Sexo. Muito. E muito explícito. O uso desse recurso em Love (2015), de Gaspar Noé, chega a arrancar comentários até mesmo dos mais avisados sobre o seu conteúdo. “Não sabia que era tão direto assim”, comentou um espectador ao meu lado para sua companheira cerca de cinco segundos após o início da projeção. Mas, para bem além de qualquer polêmica e puritanismo, a decisão do diretor está igual e explicitamente inserida em um contexto: retratar o sexo como amor.
Isso fica evidente quando se acompanha o abismo que separa dois momentos da trajetória do protagonista, Murphy, vivido por Karl Glusman: o antes, uma vida na qual o sexo era prazer, liberdade, intensidade e entrega sublime à amada, Electra (Aomi Muyock); e o agora, um casamento forçado pelas circunstâncias no qual a convivência entre Murphy e esposa (Klara Kristin) é desconfortavelmente exibida como fonte de opressão e tédio. Um casamento que surge quando o sexo é justamente “usado” para a pura e simples conjunção carnal e não como manifestação da comunhão de almas.
A sinopse revela uma história simples: homem está com sua atual mulher por “obrigação”, mas lembra-se com muita saudade, ardor e angústia do grande amor de sua vida, de quem acabou se separando. Para muitos, o que fica é a costura dessa trama com cenas de sexo com direito a closes de órgãos genitais. E, consequentemente, a ideia de que é um “pornô com roteiro”. Para outros, no entanto, o que pode permanecer, entre tantas coisas, é a alta carga de autorreferência e metalinguagem que a obra carrega.
São muitos os elementos e situações que evocam referências ao próprio filme e/ou ao cinema em geral.
São muitos os elementos e situações que evocam referências ao próprio filme e/ou ao cinema em geral: há uma brincadeira com o nome do diretor; Murphy é um aspirante a cineasta que ama 2001 – Uma Odisseia no Espaço e transita entre pôsteres de filmes.

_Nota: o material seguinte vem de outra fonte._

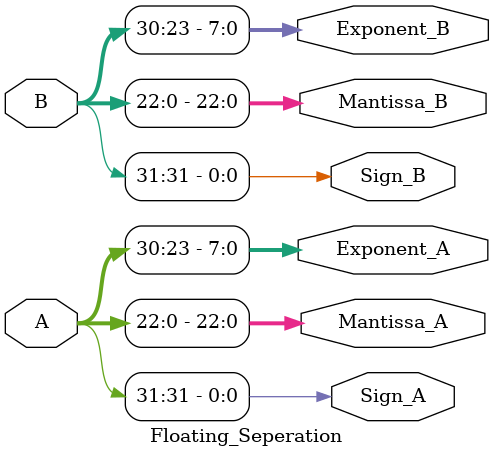
<source format=v>
module Floating_Seperation (A,B,Sign_A,Sign_B,Mantissa_A,Mantissa_B,Exponent_A,Exponent_B);
  input [31:0]A,B;
  output Sign_A; 
  output Sign_B;
  output [22:0]Mantissa_A,Mantissa_B;
  output [7:0]Exponent_A,Exponent_B;
  
  
  assign Sign_A=A[31];
  assign Sign_B=B[31];
  assign Exponent_A=A[30:23];
  assign Exponent_B=B[30:23];
  assign Mantissa_A=A[22:0];
  assign Mantissa_B=B[22:0];
  
  
endmodule
</source>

O protagonista faz uma autoanálise a respeito do próprio talento; e, sobretudo, a certa altura, o filme questiona, através de Murphy, “por que o cinema não mostra a sexualidade sentimental”. Expor a “sexualidade sentimental”, o sexo como amor, é justamente tudo o que Love pretende, algo que já fica escancarado no próprio título.
Fora tudo isso, pode-se dizer que Gaspar Noé foi um tanto quanto narcisista nesta obra. Além de brincar com seu nome e, inclusive, compor a lista de atores, o diretor presta homenagem a outro exemplar de sua filmografia tão – ou mais – polêmico quanto Love. Alguém esqueceu de Irreversível (2002) e de sua comentadíssima cena de estupro em um túnel? Pois Love, mesmo que rapidamente, faz referência a ela. Memórias marcadas com a cena de 2002 dificilmente deixarão passar despercebida a conexão entre uma e outra.
Além disso, tanto em Irreversível quanto neste outro filme, Gaspar Noé usa e abusa do vermelho, essa cor tão representativa para evocar paixão, amor e desejo. Nada mais coerente em um filme que transpira – e transborda! – paixão, amor e desejo. Mas, também, angústia, arrependimento e carência. Love, enfim, é para poucos. O barulho ao seu redor confirma isso.